L’annonce de ce week-end va inévitablement provoquer une augmentation du prix des céréales sur les marchés internationaux. "Cette annonce aggrave encore la situation de ces pays qui était déjà extrêmement inquiétante étant donné les sécheresses de l’été et la pluviométrie dans certains pays qui ont détruit les récoltes. Dans un pays comme la Somalie par exemple, un très grand nombre de bêtes ont dû être tuées parce qu’on n’avait plus de fourrage pour les nourrir. On a donc une situation déjà extrêmement périlleuse à laquelle vient s’ajouter maintenant le risque d’une augmentation brutale des prix des céréales sur les marchés internationaux. La crainte d’une famine est réelle", insiste Olivier de Schutter.

La situation était déjà extrêmement périlleuse mais là, avec la hausse des prix, la crainte d’une famine est réelle.

Avant la guerre en Ukraine, les Nations unies estimaient que 276 millions de personnes étaient confrontées à une insécurité alimentaire grave dans le monde. "Depuis, ce chiffre est monté à 345 millions de personnes", souligne David Beasley, le directeur exécutif du Programme alimentaire mondial (PAM). 

"Or", prévient l’ancien Rapporteur spécial des Nations unies pour le droit à l’alimentation, "aider ces pays sur le plan alimentaire sera beaucoup plus coûteux et difficile si les prix des importations s’élèvent comme on peut le redouter après cette annonce."

Signé en Turquie le 22 juillet dernier sous les auspices des Nations unies, l’accord sur les céréales ukrainiennes avait été conclu pour une durée de 120 jours. Il expirait donc le 22 novembre prochain même si de nombreuses voix s’étaient déjà élevées pour demander sa reconduction. "En réalité, tout le monde s’attendait à ce que cet accord soit renouvelé", explique Olivier De Schutter. "Il faut maintenant espérer que la Russie revienne sur sa décision".

++++++++++++++++++++

Recopiez sans rien changer un passage du texte sur le prix des céréales : commencez aux mots « L’annonce de ce » et arrêtez-vous après « insiste Olivier de Schutter. ». Le matériel qui suit n'a rien à voir avec le texte sur le prix des céréales.

» Données fournies

++++++++++++++++++++

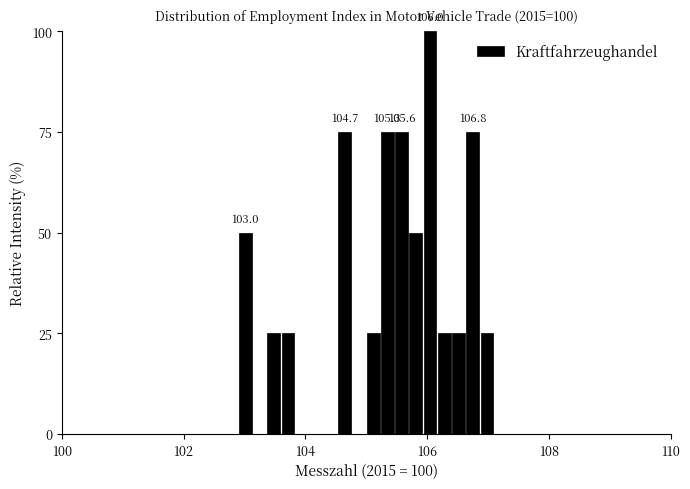

Around what value on the x-axis is the tallest bar? Give the approximate position of its centre, as read against the axis.

106.0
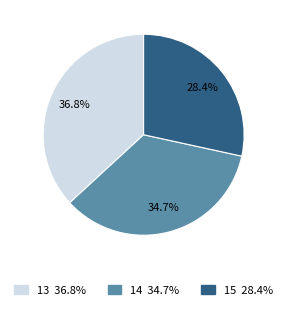

Count the number of slices in the pie.

3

++++++++++++++++++++

» Corrigé
L’annonce de ce week-end va inévitablement provoquer une augmentation du prix des céréales sur les marchés internationaux. "Cette annonce aggrave encore la situation de ces pays qui était déjà extrêmement inquiétante étant donné les sécheresses de l’été et la pluviométrie dans certains pays qui ont détruit les récoltes. Dans un pays comme la Somalie par exemple, un très grand nombre de bêtes ont dû être tuées parce qu’on n’avait plus de fourrage pour les nourrir. On a donc une situation déjà extrêmement périlleuse à laquelle vient s’ajouter maintenant le risque d’une augmentation brutale des prix des céréales sur les marchés internationaux. La crainte d’une famine est réelle", insiste Olivier de Schutter.